Photo courtesy of Jody Wood.

“In addition to being a personal milestone, it represents a level of recognition that is more widely seen than most of the press coverage I’ve had in the past,” she said. “Even more notable is that The Times is more frequently covering artists working with social practice, which has operated on the margins of the ‘art world’ for decades. In its earlier days, social practice represented an artistic discipline that resisted the lure of the art market, even at times counteracting and disrupting it.

“Now it is a legitimate pathway into the art market, for better or worse,” she said. “Regardless of the recognition that the field does or doesn’t get, I find it to be a deeply meaningful and needed practice with our society at large.”

Melissa Mednicov

In her most recent book, Associate Professor of Art History Melissa L. Mednicov gives readers a look into the work of Jewish artists, dealers, institutions, and collectors in New York City during the ’60s and how their identity was molded so that they would fit into societal expectations.

“Jewish American Identity and Erasure in Pop Art” is Mednicov’s second book. It follows her first book, “Pop Art and Popular Music: Jukebox Modernism,” and was released earlier this year by Routledge, a leading academic publisher.

“As I worked on my first book, I started to see many references without much analysis to the Jewish American identity of many central figures within the Pop art movement in New York City,” Mednicov said. “I began to see many instances of the erasure of identity — Jewish identity was one example — and wanted to pursue further research.”

Both of Mednicov’s books bring together a variety of Pop art themes. Her first book was interdisciplinary, combining traditional art history and music theory, and addressed how music and Pop art can produce better understandings of identity within Pop art. Her second book goes further to focus on how Jewish American identity was often mentioned in relation to ’60s Pop art, but rarely analyzed.
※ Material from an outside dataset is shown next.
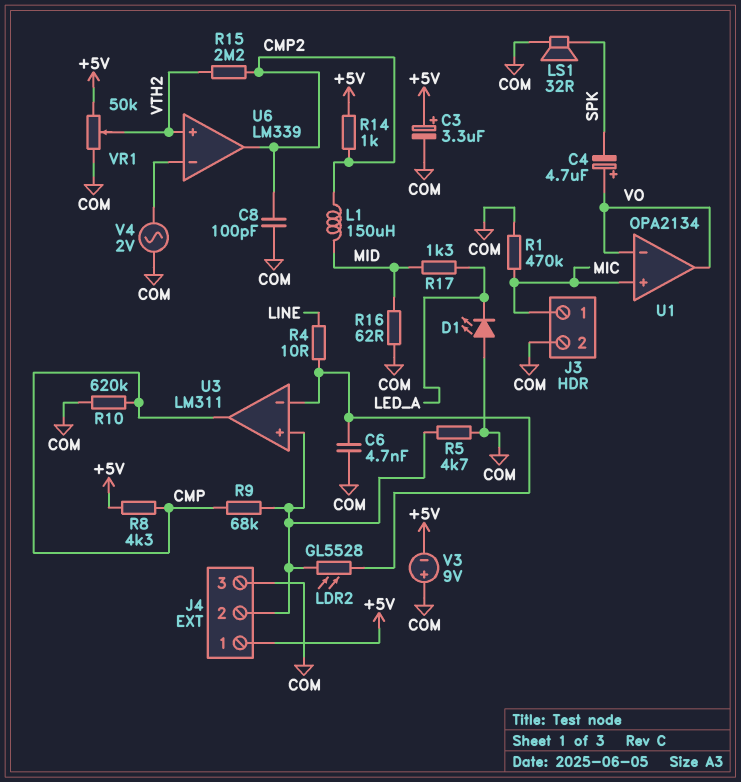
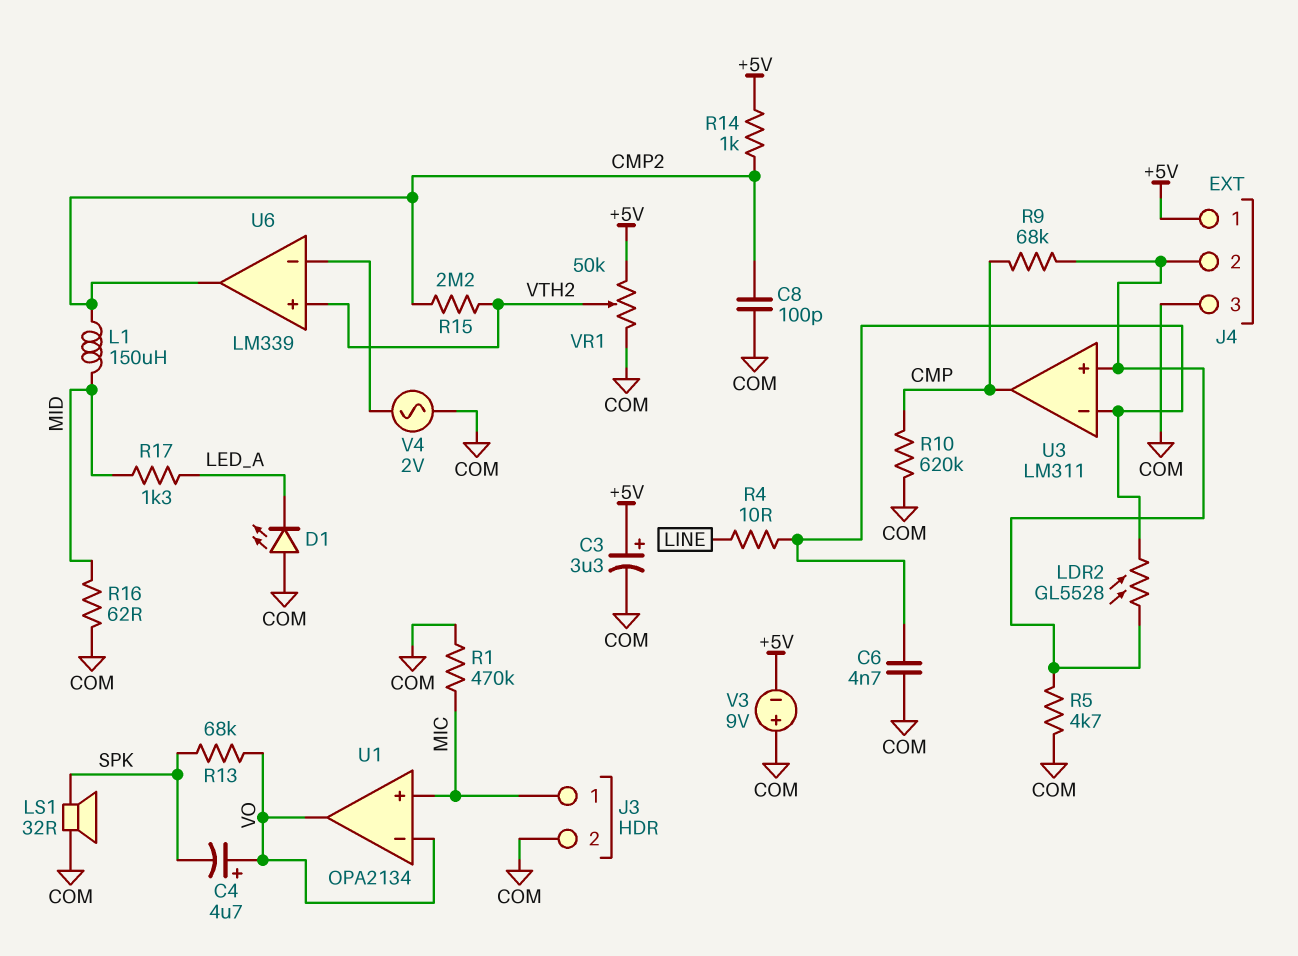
R8: 4.3k (+5V, CMP) -> none
R13: none -> 68k (SPK, VO)

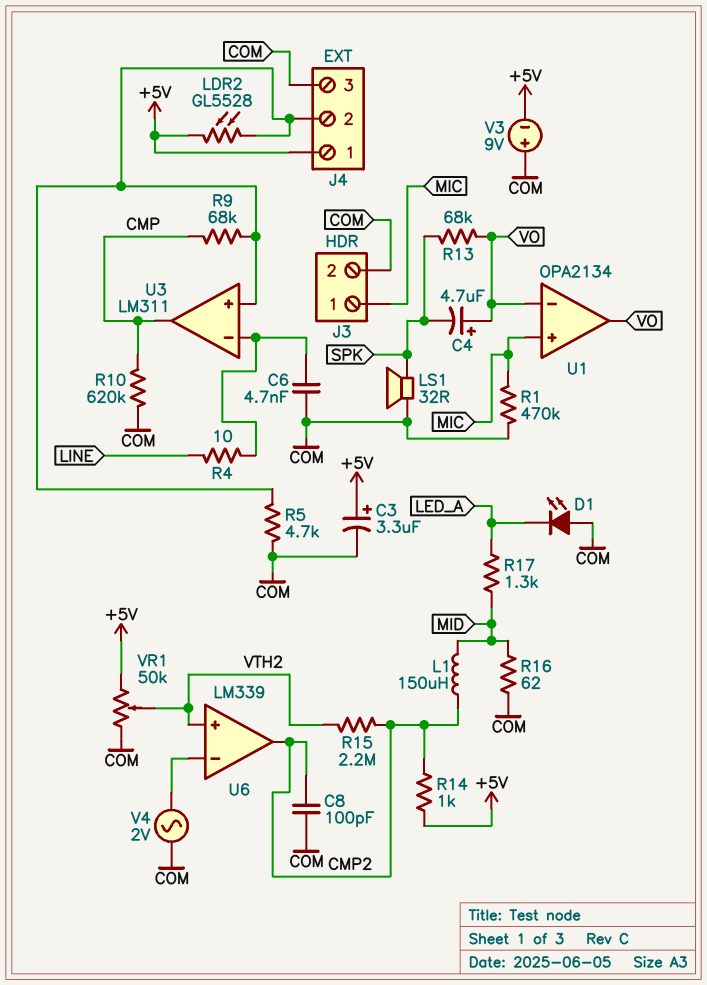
LDR2: GL5528 (J4/2, U3/in-) -> GL5528 (+5V, J4/2)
Mednicov received a Getty Library Research Grant that enabled her to spend two weeks in the Getty Library Special Collections researching renowned art critics Harold Rosenberg and Clement Greenberg. Since the completion and submission of the book she has had the opportunity to speak with artist Audrey Flack, the internationally acclaimed painter, sculptor and pioneer of photorealism.

Photo taken by David Rios

“Jewish American Identity and Erasure in Pop Art” will have a special appeal to scholars of art history, Jewish studies, American studies, and history.

“There are many forms of Jewish American identity and some, although not all, are represented by figures in my book,” she said.

“The ’60s as a historical moment and Pop art both continue to resonate in contemporary history and art practices/exhibitions, and understanding how identity enters and was, at times, erased from history helps us to better understand both the historical period and the contemporary moment.

There are many forms of Jewish American identity and some, although not all, are represented figures in my book. - Melissa

“It is important to understand the history of a period, in this case the 1960s, in which many virulent forms of antisemitism were present,” Mednicov said. “As I began the completion of my manuscript in January 2022 during my faculty development leave, I was horrified, as a Jewish American, to see the increase in antisemitism in the United States and globally and its continued growth — which has made the book take on further scholarly and personal significance.”

Mednicov’s next book, “Monumental: The Art of David Adickes,” is on Texas artist David Adickes and will release in Fall 2024 from Texas A&M University Press. The book is co-written with Associate Dean of CAM and Professor of Art Michael H. Henderson and includes a photo essay by Department of Art Chair Rebecca Finley. Additionally, Mednicov writes contemporary art criticism for Glasstire.

“Jewish American Identity and Erasure in Pop Art” is available in hardcover and e-book from Routledge.